Monday, August 26, 2013

Kepler telescope can’t be fixed

                                 

Since its launch on March 6, 2009, the $600 million Kepler space telescope has been hunting for planets outside Earth’s solar system. And to date, it’s turned up thousands.  But in July 2012, the National Aeronautics and Space Administration announced that one important part on the spacecraft had failed. In May of this year, a sister part failed. NASA initially hoped it might fix the broken parts. No more. On August 15, space-agency officials announced that Kepler’s damage was beyond repair.
The spacecraft relies on four “reaction wheels” to help turn the telescope toward the stars that scientists want to target. Two of those reaction wheels no longer work correctly. By losing the ability to precisely point the spacecraft toward targeted stars, the telescope can no longer detect the small dips in starlight that signify the existence of distant planets.
Last month, engineers forced each of the faulty wheels back into action, one at a time. But as each spun, it encountered unexpectedly high friction. This resistance to spin is a death sentence for telescopes that rely on reaction wheels.
Earlier this month, engineers tried to direct the telescope using the remaining two healthy wheels and the better of its two troubled ones. All seemed to work fine for about six hours. But then the telescope automatically turned itself off. The reason: The faulty wheel again had encountered too much friction.
“The wheels are sufficiently damaged that they cannot sustain spacecraft pointing control” — at least not for long, reported Charles Sobeck in a telephone briefing for reporters.
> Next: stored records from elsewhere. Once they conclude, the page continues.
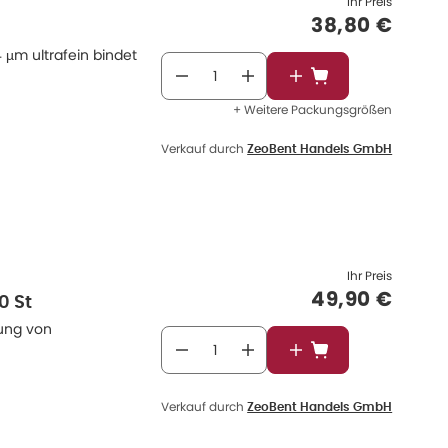
Ihr Preis
Verkaufspre
38,80 €
4 µm ultrafein bindet
In den Warenkorb
+ Weitere Packungsgrößen
Verkauf durch
ZeoBent Handels GmbH
Ihr Preis
Verkaufspre
49,90 €
0 St
dung von
In den Warenkorb
Verkauf durch
ZeoBent Handels GmbH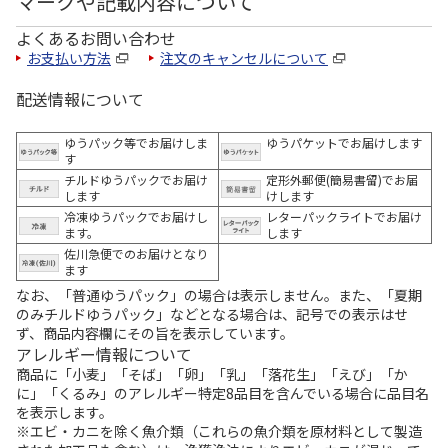
マークや記載内容について
よくあるお問い合わせ
お支払い方法
注文のキャンセルについて
配送情報について
ゆうパック等でお届けしま
ゆうパケットでお届けします
す
チルドゆうパックでお届け
定形外郵便(簡易書留)でお届
します
けします
冷凍ゆうパックでお届けし
レターパックライトでお届け
ます。
します
佐川急便でのお届けとなり
ます
なお、「普通ゆうパック」の場合は表示しません。また、「夏期
のみチルドゆうパック」などとなる場合は、記号での表示はせ
ず、商品内容欄にその旨を表示しています。
アレルギー情報について
商品に「小麦」「そば」「卵」「乳」「落花生」「えび」「か
に」「くるみ」のアレルギー特定8品目を含んでいる場合に品目名
を表示します。
※エビ・カニを除く魚介類（これらの魚介類を原材料として製造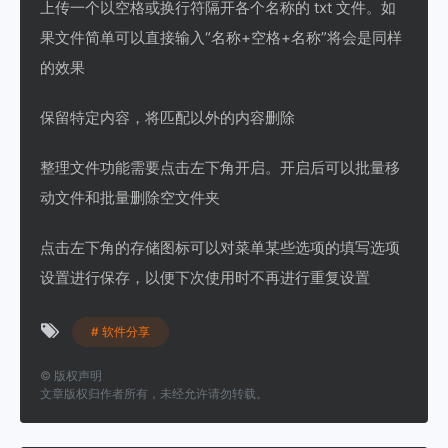
上传一个以空格或换行符隔开各个名称的 txt 文件。如
果文件简单可以直接输入“名称+空格+名称”将会是同样
的效果
保留特定内容，将匹配以外的内容删除
整理文件功能需要点击左下角开启。开启后可以批量移
动文件和批量删除空文件夹
点击左下角的存储图标可以对菜单某些选项的填写选项
设置进行保存，以便下次使用时不再进行重复设置
# 软件分享
©
版权声明
文章版权归作者所有，未经允许请勿转载。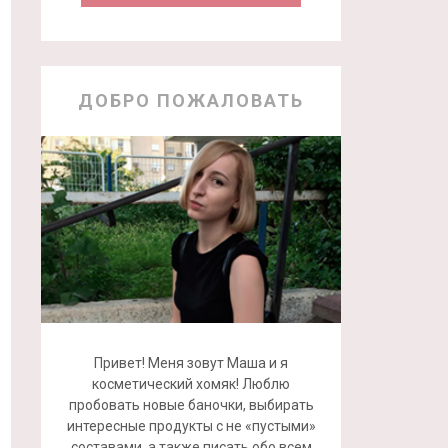
ДОБРО ПОЖАЛОВАТЬ
Привет! Меня зовут Маша и я
косметический хомяк! Люблю
пробовать новые баночки, выбирать
интересные продукты с не «пустыми»
составами, а также писать обо всем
He’s Kepler’s deputy project manager and works at the NASA Ames Research Center in northern California.
The good news: The spacecraft is not dead. In fact, Kepler scientists are now exploring what the telescope might be able to do with just its two undamaged reaction wheels. NASA had planned to spend roughly $18 million on Kepler experiments this year. Soon, the space agency will decide whether to go ahead and spend all or part of that money for a reduced mission. It will, however, be a tough sell: Kepler’s precision focus is what made it an unprecedented scientific asset.
Prior to the Kepler mission, astronomers had identified an estimated 350 exoplanets — planets beyond the solar system. In just four years, the Kepler telescope found over 3,000 more.
Those numbers boosted the case for funding NASA’s next exoplanet-hunting mission. Called the Transiting Exoplanet Survey Satellite, or TESS, it’s scheduled for a 2017 launch. Unlike Kepler, which fixed its gaze on distant stars, TESS will focus on bright, nearby stars. If TESS finds planets around them, powerful telescopes like the upcoming James Webb Space Telescope will be able to probe their atmospheres.
The $200-million telescope on TESS will not be as sensitive as Kepler’s is. Still, the Kepler telescope was so successful at finding exoplanets that TESS scientists are hopeful theirs will uncover plenty of planets in our neighborhood, including a handful of Earth-sized worlds.